Commentators on the AJC Get Schooled blog had a range of reaction to the problem of growing class sizes in Georgia’s schools, especially in high schools where students are dealing with increasingly more complex work. Here is a sampling of their comments under their chosen screen names:
NWGA: Administrators: Deal with the troublemakers or back me when I deal with them in the classroom, and things will start to get better. Continue to refuse to face the hard choices about disruptive students, and you continue to tie teachers' hands. I'm still doing as much as I can with hands tied, but I could do so much more with help from you.
Retiredteacher: What would you do about the current laws and regulations on the state and federal level that many times tie the hands of administrators and boards of education? Current regulation basically requires a system of gradually increasing consequences with complete documentation to "get rid of" chronic discipline problems. The process can take six months or more. I don't have any room for lazy or ineffective administrators, either, but please realize that the good administrators are frustrated with the red tape they must deal with to do their jobs. There is entirely too much state and federal interference with all aspects of school governance.
Don't tread: Everybody's so concerned about the so-called "school-to-prison pipeline" that they've lost sight of what they're supposed to be doing — teaching kids the skills they need to be adults one day. Send the miscreants to reform school, and if that doesn't work, expel them.
Jerry: As long as we continue the factory model, shoving kids through on an assembly line and judging each and every one of them with a single (typically low) "standard," we'll keep getting the factory-model assembly line with a single (typically low) "standard." Effort (or motivation — whatever label you wish to use) is a major determiner of success, but ability also lines up in what we call a normal distribution, and we have been remiss for about half a century to fail to attend to both. The kids who don't want to be in class should be somewhere else, as perhaps should be the stars of the class, as well as their peers who are trying hard but may not have the capacity of some of the others. We're punishing all of them far more by forcing a teacher to try to do best for all of them.

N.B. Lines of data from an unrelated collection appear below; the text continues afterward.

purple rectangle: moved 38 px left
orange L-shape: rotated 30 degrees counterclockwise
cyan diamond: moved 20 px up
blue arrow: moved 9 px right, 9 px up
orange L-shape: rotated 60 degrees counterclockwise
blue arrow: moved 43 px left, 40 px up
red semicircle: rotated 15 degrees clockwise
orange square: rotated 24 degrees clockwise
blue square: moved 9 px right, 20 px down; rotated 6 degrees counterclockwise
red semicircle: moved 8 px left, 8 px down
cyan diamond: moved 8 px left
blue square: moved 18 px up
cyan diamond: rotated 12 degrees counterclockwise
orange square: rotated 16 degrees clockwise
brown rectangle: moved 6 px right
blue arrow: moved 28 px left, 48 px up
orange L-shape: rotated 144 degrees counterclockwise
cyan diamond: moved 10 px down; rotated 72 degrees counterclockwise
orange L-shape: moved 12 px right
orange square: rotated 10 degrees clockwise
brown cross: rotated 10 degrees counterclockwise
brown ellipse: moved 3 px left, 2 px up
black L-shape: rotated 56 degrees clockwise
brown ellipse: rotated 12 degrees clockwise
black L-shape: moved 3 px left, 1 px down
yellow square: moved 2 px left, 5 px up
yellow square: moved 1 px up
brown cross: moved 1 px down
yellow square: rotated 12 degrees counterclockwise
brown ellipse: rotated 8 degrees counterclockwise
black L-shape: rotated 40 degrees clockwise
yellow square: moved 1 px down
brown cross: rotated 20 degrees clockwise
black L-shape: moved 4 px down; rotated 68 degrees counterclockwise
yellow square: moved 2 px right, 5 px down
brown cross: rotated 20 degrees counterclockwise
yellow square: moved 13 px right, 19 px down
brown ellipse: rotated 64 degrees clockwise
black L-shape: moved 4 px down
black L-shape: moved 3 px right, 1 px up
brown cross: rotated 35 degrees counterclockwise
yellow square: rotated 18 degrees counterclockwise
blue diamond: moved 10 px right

DG: One thing that seems to be a problem is that the students who are ahead are given the smaller classes, while we pack the general-level kids 36-plus to a class. With gifted children, you tend to have more personal responsibility where you could successfully implement a flipped model — and more opinions to bring to the table during classroom discussions. I currently have three classes (block schedule) of general-level freshmen. If I had smaller classes with these children, I would be able to give the greater focus that the trouble makers or ELL students or whatever other demographic need. I'm not saying that the job is impossible, but I know I would be able to accomplish a lot more for these students if I didn't have that many in class at a time.